A decisão do governo dos Estados Unidos de classificar o Primeiro Comando da Capital (PCC) e o Comando Vermelho (CV) como organizações terroristas estrangeiras, anunciada na quinta-feira (28), gerou uma reação firme do presidente Luiz Inácio Lula da Silva nesta sexta-feira (29). Durante evento de anúncio de investimentos da Petrobras em Laranjeiras, Sergipe, o chefe do Executivo brasileiro classificou a medida como uma ingerência externa desnecessária. Ao defender a postura do país, Lula foi enfático: “Nós não aceitamos ser tratados como moleque. Nós não aceitamos ser tratados como se fôssemos uma republiqueta. Eu trato um país pequeno com o mesmo respeito que eu trato a China, com o mesmo respeito que eu trato a Rússia, com o mesmo respeito que eu trato os Estados Unidos”.

O presidente pontuou que, embora o Estado brasileiro reconheça o impacto devastador dessas facções nas comunidades periféricas, o tratamento jurídico deve observar as leis nacionais. Sobre o tema, declarou: “Eles são terroristas para as comunidades brasileiras, para a sociedade brasileira, para o povo da periferia desse país.
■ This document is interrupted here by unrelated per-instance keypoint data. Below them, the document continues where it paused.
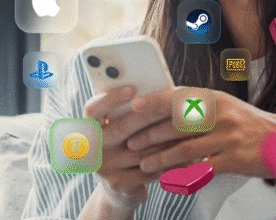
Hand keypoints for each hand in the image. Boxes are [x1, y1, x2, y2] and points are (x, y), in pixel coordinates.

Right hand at [82, 85, 187, 207]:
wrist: (120, 187)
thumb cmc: (125, 145)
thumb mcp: (119, 127)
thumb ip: (128, 111)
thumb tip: (155, 89)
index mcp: (89, 127)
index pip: (92, 109)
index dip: (111, 98)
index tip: (133, 88)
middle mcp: (91, 148)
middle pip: (120, 128)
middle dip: (148, 115)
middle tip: (171, 104)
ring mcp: (104, 167)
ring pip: (139, 151)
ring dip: (164, 140)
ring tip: (185, 128)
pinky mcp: (119, 183)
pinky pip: (148, 171)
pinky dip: (169, 163)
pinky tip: (186, 155)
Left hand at [126, 88, 275, 177]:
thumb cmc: (246, 123)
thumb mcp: (225, 105)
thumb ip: (198, 104)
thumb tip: (161, 101)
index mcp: (216, 97)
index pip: (179, 96)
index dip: (154, 100)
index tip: (133, 106)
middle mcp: (222, 114)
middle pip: (177, 124)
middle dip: (150, 134)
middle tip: (131, 141)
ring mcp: (229, 137)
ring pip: (185, 148)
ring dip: (160, 157)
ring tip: (144, 163)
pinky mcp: (235, 159)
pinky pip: (201, 168)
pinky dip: (182, 174)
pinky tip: (168, 178)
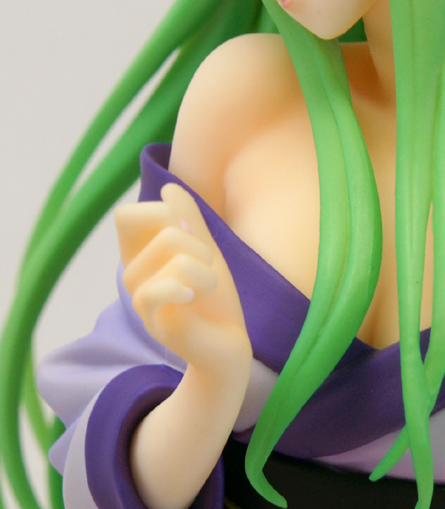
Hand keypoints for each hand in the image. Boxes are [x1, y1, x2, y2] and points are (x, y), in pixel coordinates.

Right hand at [115, 183, 250, 377]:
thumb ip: (189, 221)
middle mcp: (134, 280)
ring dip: (206, 270)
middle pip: (164, 228)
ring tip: (206, 291)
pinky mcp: (159, 325)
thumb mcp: (206, 253)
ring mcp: (143, 304)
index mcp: (141, 260)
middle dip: (198, 242)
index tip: (187, 236)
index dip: (159, 214)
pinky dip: (191, 286)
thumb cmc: (214, 301)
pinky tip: (194, 299)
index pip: (125, 216)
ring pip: (175, 254)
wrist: (229, 347)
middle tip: (207, 271)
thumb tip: (169, 187)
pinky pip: (162, 288)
Eles são terroristas porque eles incomodam as famílias, eles incomodam o bairro, eles incomodam a cidade, eles roubam o direito do povo de viver livremente”. Lula destacou que o governo tem buscado aprovar leis antifacção e fortalecido a inteligência federal, sublinhando que a solução definitiva depende de uma estrutura de segurança pública robusta, e não de pressões externas que ignoram o rito democrático.

Durante o discurso, o presidente questionou a eficácia da medida norte-americana e a hipocrisia de setores que pedem intervenção estrangeira, criticando duramente a articulação política do clã Bolsonaro: “Não tem vergonha na cara de trair a nossa pátria, dos Estados Unidos pedir intervenção americana no Brasil”. O governo brasileiro ressaltou que já havia entregue propostas concretas de cooperação aos EUA, incluindo informações sobre lavagem de dinheiro em solo norte-americano, como no estado de Delaware. Nesse sentido, Lula cobrou reciprocidade: “Se quiserem combater o crime organizado, não precisa pedir ajuda para ninguém. Quer combater o crime organizado? Me entregue os nossos que estão lá nos Estados Unidos”.

Fórum Brasileiro de Segurança Pública alerta para a decisão dos EUA

O Fórum Brasileiro de Segurança Pública (FBSP), em nota oficial, manifestou preocupação com o modo como a temática foi capturada pela disputa eleitoral. Para o FBSP, a medida anunciada por Washington é uma decisão soberana dos EUA, mas lamentável sob a ótica estratégica brasileira. A entidade alertou que o apoio à medida por parte de setores políticos demonstra uma visão reducionista, descolada da necessidade de ações complexas contra a lavagem de dinheiro, o uso de criptoativos e o controle de setores como o de fintechs e bets, que são as verdadeiras veias financeiras do crime organizado moderno. O Fórum reforçou que o Brasil e os EUA possuem um histórico consolidado de cooperação policial que deve ser mantido, porém, sem abrir mão das prerrogativas soberanas do país na condu ção de sua política de segurança. Em nota oficial, o governo brasileiro enfatiza que o Brasil defende uma postura de equilíbrio diplomático baseada no respeito à integridade territorial.

Ao encerrar sua fala, Lula reiterou que o combate ao crime organizado é uma prioridade do seu mandato e que a cooperação internacional é bem-vinda quando pautada na reciprocidade, descartando qualquer tentativa de tratar o Estado brasileiro como submisso a agendas alheias.